ACTIVITY
Give the records again, every one, exactly.

(Saved data entries)
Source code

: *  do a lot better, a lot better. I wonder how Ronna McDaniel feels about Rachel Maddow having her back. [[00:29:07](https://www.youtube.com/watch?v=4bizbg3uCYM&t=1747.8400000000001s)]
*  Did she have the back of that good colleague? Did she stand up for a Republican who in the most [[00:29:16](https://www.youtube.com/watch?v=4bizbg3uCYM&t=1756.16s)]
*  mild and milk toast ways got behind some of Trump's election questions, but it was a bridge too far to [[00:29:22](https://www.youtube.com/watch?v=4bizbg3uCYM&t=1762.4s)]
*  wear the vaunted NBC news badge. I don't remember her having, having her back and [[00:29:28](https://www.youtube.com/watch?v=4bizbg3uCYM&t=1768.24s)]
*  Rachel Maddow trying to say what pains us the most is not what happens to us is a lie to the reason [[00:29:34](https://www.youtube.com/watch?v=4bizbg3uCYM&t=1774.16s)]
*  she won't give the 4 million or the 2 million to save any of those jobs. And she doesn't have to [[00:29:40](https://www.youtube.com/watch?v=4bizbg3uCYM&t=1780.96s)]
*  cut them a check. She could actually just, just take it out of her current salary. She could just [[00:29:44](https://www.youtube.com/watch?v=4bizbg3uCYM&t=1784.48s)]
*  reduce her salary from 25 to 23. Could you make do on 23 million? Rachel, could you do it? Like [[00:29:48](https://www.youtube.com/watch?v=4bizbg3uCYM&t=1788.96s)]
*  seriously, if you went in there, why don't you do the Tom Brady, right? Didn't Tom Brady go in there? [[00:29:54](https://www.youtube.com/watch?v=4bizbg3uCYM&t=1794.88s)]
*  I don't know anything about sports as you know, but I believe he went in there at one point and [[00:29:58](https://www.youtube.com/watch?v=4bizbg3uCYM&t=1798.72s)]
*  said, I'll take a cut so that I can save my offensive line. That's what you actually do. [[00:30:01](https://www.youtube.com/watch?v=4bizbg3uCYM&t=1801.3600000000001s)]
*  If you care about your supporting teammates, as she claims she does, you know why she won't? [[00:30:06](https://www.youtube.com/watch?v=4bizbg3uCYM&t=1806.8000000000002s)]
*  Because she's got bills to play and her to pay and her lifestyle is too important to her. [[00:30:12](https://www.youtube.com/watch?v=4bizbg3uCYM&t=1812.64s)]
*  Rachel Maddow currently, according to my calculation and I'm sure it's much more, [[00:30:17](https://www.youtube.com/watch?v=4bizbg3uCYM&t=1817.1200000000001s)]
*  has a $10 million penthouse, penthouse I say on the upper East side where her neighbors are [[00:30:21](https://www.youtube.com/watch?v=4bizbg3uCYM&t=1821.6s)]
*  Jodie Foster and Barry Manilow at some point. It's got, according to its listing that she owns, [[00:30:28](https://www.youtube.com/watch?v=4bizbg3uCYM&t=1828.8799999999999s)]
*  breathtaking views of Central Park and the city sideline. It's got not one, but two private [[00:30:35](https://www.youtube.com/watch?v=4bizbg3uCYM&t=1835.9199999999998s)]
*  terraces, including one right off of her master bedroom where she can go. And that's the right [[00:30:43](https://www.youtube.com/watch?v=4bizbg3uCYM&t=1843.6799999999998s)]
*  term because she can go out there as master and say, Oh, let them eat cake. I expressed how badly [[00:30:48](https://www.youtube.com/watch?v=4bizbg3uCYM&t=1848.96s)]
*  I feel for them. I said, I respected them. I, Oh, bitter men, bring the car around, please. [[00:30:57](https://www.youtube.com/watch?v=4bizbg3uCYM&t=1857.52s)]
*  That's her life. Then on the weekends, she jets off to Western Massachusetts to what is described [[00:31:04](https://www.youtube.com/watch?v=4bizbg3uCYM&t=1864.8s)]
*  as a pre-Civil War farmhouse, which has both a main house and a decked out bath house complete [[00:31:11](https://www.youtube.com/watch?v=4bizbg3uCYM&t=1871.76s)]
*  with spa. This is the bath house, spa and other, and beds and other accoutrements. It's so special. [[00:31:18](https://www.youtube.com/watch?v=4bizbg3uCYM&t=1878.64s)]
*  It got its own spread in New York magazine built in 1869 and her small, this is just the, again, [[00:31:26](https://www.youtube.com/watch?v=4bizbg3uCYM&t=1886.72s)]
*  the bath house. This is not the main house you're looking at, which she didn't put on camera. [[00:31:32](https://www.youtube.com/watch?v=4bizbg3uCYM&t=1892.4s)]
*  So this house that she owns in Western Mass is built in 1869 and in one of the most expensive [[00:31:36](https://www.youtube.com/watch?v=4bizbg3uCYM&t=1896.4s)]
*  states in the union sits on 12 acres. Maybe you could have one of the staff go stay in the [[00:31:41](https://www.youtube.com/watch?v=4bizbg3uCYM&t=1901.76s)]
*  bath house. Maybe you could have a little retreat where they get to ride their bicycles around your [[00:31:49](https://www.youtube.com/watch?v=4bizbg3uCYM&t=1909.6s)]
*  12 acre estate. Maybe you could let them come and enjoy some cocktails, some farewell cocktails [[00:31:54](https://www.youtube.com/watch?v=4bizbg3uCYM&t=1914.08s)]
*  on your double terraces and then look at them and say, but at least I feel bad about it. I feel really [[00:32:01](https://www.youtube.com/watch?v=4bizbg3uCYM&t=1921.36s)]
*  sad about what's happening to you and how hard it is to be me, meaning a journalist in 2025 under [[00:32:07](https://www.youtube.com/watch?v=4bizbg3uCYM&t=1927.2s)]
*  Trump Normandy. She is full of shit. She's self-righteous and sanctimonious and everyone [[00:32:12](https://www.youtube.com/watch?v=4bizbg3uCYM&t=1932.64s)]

YOUR SOLUTION
Source code

: *  do a lot better, a lot better. I wonder how Ronna McDaniel feels about Rachel Maddow having her back. [[00:29:07](https://www.youtube.com/watch?v=4bizbg3uCYM&t=1747.8400000000001s)]
*  Did she have the back of that good colleague? Did she stand up for a Republican who in the most [[00:29:16](https://www.youtube.com/watch?v=4bizbg3uCYM&t=1756.16s)]
*  mild and milk toast ways got behind some of Trump's election questions, but it was a bridge too far to [[00:29:22](https://www.youtube.com/watch?v=4bizbg3uCYM&t=1762.4s)]
*  wear the vaunted NBC news badge. I don't remember her having, having her back and [[00:29:28](https://www.youtube.com/watch?v=4bizbg3uCYM&t=1768.24s)]
*  Rachel Maddow trying to say what pains us the most is not what happens to us is a lie to the reason [[00:29:34](https://www.youtube.com/watch?v=4bizbg3uCYM&t=1774.16s)]
*  she won't give the 4 million or the 2 million to save any of those jobs. And she doesn't have to [[00:29:40](https://www.youtube.com/watch?v=4bizbg3uCYM&t=1780.96s)]
*  cut them a check. She could actually just, just take it out of her current salary. She could just [[00:29:44](https://www.youtube.com/watch?v=4bizbg3uCYM&t=1784.48s)]
*  reduce her salary from 25 to 23. Could you make do on 23 million? Rachel, could you do it? Like [[00:29:48](https://www.youtube.com/watch?v=4bizbg3uCYM&t=1788.96s)]
*  seriously, if you went in there, why don't you do the Tom Brady, right? Didn't Tom Brady go in there? [[00:29:54](https://www.youtube.com/watch?v=4bizbg3uCYM&t=1794.88s)]
*  I don't know anything about sports as you know, but I believe he went in there at one point and [[00:29:58](https://www.youtube.com/watch?v=4bizbg3uCYM&t=1798.72s)]
*  said, I'll take a cut so that I can save my offensive line. That's what you actually do. [[00:30:01](https://www.youtube.com/watch?v=4bizbg3uCYM&t=1801.3600000000001s)]
*  If you care about your supporting teammates, as she claims she does, you know why she won't? [[00:30:06](https://www.youtube.com/watch?v=4bizbg3uCYM&t=1806.8000000000002s)]
*  Because she's got bills to play and her to pay and her lifestyle is too important to her. [[00:30:12](https://www.youtube.com/watch?v=4bizbg3uCYM&t=1812.64s)]
*  Rachel Maddow currently, according to my calculation and I'm sure it's much more, [[00:30:17](https://www.youtube.com/watch?v=4bizbg3uCYM&t=1817.1200000000001s)]
*  has a $10 million penthouse, penthouse I say on the upper East side where her neighbors are [[00:30:21](https://www.youtube.com/watch?v=4bizbg3uCYM&t=1821.6s)]
*  Jodie Foster and Barry Manilow at some point. It's got, according to its listing that she owns, [[00:30:28](https://www.youtube.com/watch?v=4bizbg3uCYM&t=1828.8799999999999s)]
*  breathtaking views of Central Park and the city sideline. It's got not one, but two private [[00:30:35](https://www.youtube.com/watch?v=4bizbg3uCYM&t=1835.9199999999998s)]
*  terraces, including one right off of her master bedroom where she can go. And that's the right [[00:30:43](https://www.youtube.com/watch?v=4bizbg3uCYM&t=1843.6799999999998s)]
*  term because she can go out there as master and say, Oh, let them eat cake. I expressed how badly [[00:30:48](https://www.youtube.com/watch?v=4bizbg3uCYM&t=1848.96s)]
*  I feel for them. I said, I respected them. I, Oh, bitter men, bring the car around, please. [[00:30:57](https://www.youtube.com/watch?v=4bizbg3uCYM&t=1857.52s)]
*  That's her life. Then on the weekends, she jets off to Western Massachusetts to what is described [[00:31:04](https://www.youtube.com/watch?v=4bizbg3uCYM&t=1864.8s)]
*  as a pre-Civil War farmhouse, which has both a main house and a decked out bath house complete [[00:31:11](https://www.youtube.com/watch?v=4bizbg3uCYM&t=1871.76s)]
*  with spa. This is the bath house, spa and other, and beds and other accoutrements. It's so special. [[00:31:18](https://www.youtube.com/watch?v=4bizbg3uCYM&t=1878.64s)]
*  It got its own spread in New York magazine built in 1869 and her small, this is just the, again, [[00:31:26](https://www.youtube.com/watch?v=4bizbg3uCYM&t=1886.72s)]
*  the bath house. This is not the main house you're looking at, which she didn't put on camera. [[00:31:32](https://www.youtube.com/watch?v=4bizbg3uCYM&t=1892.4s)]
*  So this house that she owns in Western Mass is built in 1869 and in one of the most expensive [[00:31:36](https://www.youtube.com/watch?v=4bizbg3uCYM&t=1896.4s)]
*  states in the union sits on 12 acres. Maybe you could have one of the staff go stay in the [[00:31:41](https://www.youtube.com/watch?v=4bizbg3uCYM&t=1901.76s)]
*  bath house. Maybe you could have a little retreat where they get to ride their bicycles around your [[00:31:49](https://www.youtube.com/watch?v=4bizbg3uCYM&t=1909.6s)]
*  12 acre estate. Maybe you could let them come and enjoy some cocktails, some farewell cocktails [[00:31:54](https://www.youtube.com/watch?v=4bizbg3uCYM&t=1914.08s)]
*  on your double terraces and then look at them and say, but at least I feel bad about it. I feel really [[00:32:01](https://www.youtube.com/watch?v=4bizbg3uCYM&t=1921.36s)]
*  sad about what's happening to you and how hard it is to be me, meaning a journalist in 2025 under [[00:32:07](https://www.youtube.com/watch?v=4bizbg3uCYM&t=1927.2s)]
*  Trump Normandy. She is full of shit. She's self-righteous and sanctimonious and everyone [[00:32:12](https://www.youtube.com/watch?v=4bizbg3uCYM&t=1932.64s)]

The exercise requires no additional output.